Reproduce word for word everything from the very start of the rows down to the line containing "Gaas terrarium", with both ends included.

[DATA EXCERPTS — start]

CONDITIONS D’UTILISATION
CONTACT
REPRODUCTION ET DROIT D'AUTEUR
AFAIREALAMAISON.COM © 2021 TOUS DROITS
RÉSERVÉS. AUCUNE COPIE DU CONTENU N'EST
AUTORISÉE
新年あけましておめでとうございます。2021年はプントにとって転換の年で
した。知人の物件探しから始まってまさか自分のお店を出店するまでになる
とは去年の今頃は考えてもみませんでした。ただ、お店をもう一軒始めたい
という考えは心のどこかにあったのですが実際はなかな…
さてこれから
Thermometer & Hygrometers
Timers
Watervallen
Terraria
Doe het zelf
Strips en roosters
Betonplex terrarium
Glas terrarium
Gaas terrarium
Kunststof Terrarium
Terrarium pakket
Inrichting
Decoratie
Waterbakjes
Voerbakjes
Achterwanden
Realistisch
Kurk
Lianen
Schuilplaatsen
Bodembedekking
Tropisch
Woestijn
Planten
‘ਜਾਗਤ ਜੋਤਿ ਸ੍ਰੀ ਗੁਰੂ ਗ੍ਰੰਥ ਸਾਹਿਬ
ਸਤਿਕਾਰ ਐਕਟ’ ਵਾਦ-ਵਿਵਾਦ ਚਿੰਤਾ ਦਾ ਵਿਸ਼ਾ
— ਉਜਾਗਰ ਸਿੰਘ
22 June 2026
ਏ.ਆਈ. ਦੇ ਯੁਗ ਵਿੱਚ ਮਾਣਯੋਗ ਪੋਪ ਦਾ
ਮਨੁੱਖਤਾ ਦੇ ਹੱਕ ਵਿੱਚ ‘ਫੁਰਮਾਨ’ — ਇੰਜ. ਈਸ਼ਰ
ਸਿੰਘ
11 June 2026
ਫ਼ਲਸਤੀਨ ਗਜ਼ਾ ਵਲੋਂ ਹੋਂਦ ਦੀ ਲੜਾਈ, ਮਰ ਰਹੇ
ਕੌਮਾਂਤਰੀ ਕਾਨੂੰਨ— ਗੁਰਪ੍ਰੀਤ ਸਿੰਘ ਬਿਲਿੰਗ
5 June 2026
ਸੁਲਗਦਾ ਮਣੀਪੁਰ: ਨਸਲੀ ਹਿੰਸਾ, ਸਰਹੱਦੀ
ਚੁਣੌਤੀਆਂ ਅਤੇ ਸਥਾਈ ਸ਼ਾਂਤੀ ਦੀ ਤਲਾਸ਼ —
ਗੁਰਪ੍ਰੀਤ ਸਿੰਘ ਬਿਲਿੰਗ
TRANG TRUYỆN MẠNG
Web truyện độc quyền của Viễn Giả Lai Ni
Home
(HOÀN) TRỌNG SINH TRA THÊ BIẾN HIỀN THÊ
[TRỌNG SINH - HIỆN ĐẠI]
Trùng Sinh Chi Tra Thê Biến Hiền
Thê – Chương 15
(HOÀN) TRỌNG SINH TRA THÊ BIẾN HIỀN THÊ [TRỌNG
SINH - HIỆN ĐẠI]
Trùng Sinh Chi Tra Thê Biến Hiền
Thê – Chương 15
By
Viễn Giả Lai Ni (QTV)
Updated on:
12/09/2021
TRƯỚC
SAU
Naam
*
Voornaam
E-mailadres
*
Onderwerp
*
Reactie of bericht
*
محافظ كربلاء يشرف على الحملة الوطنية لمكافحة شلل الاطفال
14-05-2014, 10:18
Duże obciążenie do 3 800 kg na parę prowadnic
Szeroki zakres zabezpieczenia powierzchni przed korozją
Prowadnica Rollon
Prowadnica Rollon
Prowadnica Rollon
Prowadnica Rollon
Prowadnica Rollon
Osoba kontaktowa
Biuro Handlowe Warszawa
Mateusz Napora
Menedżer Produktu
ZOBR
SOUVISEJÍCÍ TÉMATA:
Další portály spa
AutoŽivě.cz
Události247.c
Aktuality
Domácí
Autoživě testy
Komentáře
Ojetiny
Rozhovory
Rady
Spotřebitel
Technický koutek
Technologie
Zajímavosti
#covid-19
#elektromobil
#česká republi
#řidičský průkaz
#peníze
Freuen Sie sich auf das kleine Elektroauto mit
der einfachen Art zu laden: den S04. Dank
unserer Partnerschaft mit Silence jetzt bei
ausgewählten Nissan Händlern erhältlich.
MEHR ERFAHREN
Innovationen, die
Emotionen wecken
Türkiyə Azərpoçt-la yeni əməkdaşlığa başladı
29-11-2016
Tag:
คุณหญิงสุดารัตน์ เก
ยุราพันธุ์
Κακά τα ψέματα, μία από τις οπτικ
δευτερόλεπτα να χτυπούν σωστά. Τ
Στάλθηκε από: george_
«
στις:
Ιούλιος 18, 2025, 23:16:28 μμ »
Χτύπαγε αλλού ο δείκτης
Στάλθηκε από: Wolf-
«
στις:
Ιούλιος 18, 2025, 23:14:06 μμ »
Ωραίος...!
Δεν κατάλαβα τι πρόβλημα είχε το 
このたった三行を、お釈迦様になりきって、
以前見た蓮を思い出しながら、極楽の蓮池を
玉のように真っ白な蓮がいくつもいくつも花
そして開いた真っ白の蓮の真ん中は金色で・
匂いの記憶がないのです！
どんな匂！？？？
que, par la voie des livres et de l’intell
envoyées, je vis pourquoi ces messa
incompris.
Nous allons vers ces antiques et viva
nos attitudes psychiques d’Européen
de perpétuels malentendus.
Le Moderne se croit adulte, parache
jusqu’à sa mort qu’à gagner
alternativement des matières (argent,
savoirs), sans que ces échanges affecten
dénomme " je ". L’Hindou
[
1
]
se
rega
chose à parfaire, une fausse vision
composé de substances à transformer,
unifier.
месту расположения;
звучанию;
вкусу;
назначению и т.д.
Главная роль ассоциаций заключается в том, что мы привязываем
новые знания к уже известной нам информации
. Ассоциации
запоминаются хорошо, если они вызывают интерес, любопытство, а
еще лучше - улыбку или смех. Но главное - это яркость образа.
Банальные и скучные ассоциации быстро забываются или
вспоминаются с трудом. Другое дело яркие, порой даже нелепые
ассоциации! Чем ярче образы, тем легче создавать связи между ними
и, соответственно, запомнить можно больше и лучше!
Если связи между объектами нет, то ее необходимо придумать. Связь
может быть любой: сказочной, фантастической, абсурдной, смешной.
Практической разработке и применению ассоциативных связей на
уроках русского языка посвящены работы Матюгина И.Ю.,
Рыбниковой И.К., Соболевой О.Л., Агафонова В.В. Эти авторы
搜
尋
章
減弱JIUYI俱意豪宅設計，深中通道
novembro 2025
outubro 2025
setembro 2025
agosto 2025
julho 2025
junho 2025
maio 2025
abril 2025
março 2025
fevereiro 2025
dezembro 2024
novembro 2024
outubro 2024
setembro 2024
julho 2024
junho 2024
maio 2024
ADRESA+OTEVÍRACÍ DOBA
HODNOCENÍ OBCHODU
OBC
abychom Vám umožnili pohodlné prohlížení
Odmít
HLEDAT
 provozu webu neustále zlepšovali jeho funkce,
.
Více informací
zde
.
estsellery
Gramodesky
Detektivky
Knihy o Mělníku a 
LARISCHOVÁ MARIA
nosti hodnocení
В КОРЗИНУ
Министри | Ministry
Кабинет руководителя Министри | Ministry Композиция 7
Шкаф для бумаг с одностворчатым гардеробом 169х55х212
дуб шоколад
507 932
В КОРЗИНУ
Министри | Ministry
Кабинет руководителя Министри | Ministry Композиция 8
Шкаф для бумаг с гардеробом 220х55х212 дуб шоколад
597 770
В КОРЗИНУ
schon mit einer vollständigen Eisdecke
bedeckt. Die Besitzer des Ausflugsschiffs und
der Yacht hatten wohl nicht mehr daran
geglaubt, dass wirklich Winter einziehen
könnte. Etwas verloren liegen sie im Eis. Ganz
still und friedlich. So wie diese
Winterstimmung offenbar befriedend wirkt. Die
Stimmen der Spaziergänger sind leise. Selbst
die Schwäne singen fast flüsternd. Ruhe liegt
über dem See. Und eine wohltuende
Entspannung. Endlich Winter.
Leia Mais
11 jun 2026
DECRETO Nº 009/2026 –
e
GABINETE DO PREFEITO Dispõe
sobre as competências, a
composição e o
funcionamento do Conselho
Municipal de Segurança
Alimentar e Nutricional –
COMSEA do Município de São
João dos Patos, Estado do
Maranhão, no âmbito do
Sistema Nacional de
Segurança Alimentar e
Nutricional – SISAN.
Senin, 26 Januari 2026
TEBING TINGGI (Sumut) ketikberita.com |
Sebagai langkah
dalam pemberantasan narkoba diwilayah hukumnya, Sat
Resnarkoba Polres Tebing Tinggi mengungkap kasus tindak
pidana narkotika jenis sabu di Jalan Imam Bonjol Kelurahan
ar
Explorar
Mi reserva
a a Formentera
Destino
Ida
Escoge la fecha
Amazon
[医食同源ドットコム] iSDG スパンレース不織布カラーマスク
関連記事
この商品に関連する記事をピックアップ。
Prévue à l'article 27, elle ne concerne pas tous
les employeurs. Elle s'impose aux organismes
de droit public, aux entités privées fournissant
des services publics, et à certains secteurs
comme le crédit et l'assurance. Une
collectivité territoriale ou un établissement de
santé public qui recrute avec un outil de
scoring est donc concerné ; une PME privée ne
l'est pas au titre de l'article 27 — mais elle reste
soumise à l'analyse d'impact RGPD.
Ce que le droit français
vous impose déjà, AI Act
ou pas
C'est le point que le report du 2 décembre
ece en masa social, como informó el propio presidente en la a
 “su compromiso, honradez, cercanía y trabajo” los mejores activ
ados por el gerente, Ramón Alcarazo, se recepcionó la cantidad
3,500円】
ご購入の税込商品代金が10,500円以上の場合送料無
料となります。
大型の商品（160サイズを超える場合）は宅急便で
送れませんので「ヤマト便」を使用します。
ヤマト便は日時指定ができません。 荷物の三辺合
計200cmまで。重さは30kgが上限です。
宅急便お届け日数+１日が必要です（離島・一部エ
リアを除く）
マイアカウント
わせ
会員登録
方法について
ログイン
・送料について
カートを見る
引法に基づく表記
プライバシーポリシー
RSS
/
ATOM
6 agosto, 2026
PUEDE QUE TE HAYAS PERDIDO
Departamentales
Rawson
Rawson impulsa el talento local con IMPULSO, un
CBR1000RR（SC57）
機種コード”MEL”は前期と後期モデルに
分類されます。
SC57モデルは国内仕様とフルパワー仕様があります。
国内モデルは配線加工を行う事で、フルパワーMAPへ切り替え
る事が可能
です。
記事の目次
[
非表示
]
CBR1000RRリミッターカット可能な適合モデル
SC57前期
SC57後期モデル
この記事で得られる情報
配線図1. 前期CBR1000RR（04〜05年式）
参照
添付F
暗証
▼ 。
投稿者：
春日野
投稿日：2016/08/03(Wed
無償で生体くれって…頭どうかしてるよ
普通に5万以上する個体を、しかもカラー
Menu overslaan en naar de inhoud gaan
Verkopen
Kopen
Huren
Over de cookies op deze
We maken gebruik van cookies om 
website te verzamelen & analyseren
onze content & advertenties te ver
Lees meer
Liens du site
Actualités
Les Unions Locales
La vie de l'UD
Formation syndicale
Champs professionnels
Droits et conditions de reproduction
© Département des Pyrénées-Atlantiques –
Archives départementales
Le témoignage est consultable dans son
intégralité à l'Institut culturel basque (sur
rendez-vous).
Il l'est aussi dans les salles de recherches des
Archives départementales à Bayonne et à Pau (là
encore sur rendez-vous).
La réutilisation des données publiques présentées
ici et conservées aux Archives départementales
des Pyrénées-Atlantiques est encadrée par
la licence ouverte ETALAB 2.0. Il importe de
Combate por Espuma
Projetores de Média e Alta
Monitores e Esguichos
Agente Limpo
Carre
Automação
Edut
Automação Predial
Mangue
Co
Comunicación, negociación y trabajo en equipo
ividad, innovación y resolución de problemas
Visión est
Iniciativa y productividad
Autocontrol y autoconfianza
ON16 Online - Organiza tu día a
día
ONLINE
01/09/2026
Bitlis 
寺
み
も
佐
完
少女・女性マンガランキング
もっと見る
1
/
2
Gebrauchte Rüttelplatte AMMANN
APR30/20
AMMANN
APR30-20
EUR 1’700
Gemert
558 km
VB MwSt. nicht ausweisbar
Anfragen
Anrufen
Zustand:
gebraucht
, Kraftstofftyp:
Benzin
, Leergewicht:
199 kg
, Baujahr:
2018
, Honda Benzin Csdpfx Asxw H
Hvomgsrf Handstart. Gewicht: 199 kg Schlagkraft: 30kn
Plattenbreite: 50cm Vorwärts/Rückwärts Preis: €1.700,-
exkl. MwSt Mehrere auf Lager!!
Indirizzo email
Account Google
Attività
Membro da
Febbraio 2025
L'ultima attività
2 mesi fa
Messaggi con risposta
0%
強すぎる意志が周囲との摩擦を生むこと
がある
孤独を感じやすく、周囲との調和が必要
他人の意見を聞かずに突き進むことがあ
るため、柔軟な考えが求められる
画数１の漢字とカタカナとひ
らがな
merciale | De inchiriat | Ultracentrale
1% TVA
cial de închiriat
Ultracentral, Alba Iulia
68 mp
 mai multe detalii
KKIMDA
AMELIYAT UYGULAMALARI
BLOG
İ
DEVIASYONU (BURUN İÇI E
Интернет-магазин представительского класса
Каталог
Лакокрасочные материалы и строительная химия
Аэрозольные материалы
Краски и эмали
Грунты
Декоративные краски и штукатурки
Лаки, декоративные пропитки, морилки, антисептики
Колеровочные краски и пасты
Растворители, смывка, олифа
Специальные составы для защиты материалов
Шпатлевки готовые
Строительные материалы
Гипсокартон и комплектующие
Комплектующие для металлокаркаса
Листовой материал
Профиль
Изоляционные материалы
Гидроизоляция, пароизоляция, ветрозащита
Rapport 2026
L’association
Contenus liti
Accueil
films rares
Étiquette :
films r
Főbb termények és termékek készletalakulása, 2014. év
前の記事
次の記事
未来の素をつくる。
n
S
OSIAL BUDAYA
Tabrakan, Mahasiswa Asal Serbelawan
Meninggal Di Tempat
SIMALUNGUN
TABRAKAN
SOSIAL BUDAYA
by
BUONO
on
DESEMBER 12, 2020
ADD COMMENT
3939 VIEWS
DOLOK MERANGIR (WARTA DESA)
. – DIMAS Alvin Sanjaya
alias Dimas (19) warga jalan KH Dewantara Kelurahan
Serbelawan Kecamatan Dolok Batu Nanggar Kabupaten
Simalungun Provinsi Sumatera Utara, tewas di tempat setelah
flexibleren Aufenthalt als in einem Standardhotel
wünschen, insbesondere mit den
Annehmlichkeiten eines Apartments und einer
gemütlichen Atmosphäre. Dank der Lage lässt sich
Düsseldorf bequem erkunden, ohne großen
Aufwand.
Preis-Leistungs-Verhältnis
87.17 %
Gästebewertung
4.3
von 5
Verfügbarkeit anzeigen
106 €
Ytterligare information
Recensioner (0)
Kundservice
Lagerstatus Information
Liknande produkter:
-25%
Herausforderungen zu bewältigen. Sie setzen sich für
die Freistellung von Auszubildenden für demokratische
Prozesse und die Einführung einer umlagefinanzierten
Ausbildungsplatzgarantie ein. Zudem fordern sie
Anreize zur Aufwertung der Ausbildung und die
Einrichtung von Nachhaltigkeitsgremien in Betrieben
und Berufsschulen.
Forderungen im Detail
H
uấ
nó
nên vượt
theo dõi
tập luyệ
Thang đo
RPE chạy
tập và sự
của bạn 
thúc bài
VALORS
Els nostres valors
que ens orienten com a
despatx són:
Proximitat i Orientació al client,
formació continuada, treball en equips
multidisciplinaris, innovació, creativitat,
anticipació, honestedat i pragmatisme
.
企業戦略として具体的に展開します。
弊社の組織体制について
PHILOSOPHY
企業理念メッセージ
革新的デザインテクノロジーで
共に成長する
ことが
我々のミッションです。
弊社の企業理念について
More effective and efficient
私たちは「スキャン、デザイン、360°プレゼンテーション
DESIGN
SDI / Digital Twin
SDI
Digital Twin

[DATA EXCERPTS — finish]

YOUR SOLUTION:
CONDITIONS D’UTILISATION
CONTACT
REPRODUCTION ET DROIT D'AUTEUR
AFAIREALAMAISON.COM © 2021 TOUS DROITS
RÉSERVÉS. AUCUNE COPIE DU CONTENU N'EST
AUTORISÉE
新年あけましておめでとうございます。2021年はプントにとって転換の年で
した。知人の物件探しから始まってまさか自分のお店を出店するまでになる
とは去年の今頃は考えてもみませんでした。ただ、お店をもう一軒始めたい
という考えは心のどこかにあったのですが実際はなかな…
さてこれから
Thermometer & Hygrometers
Timers
Watervallen
Terraria
Doe het zelf
Strips en roosters
Betonplex terrarium
Glas terrarium
Gaas terrarium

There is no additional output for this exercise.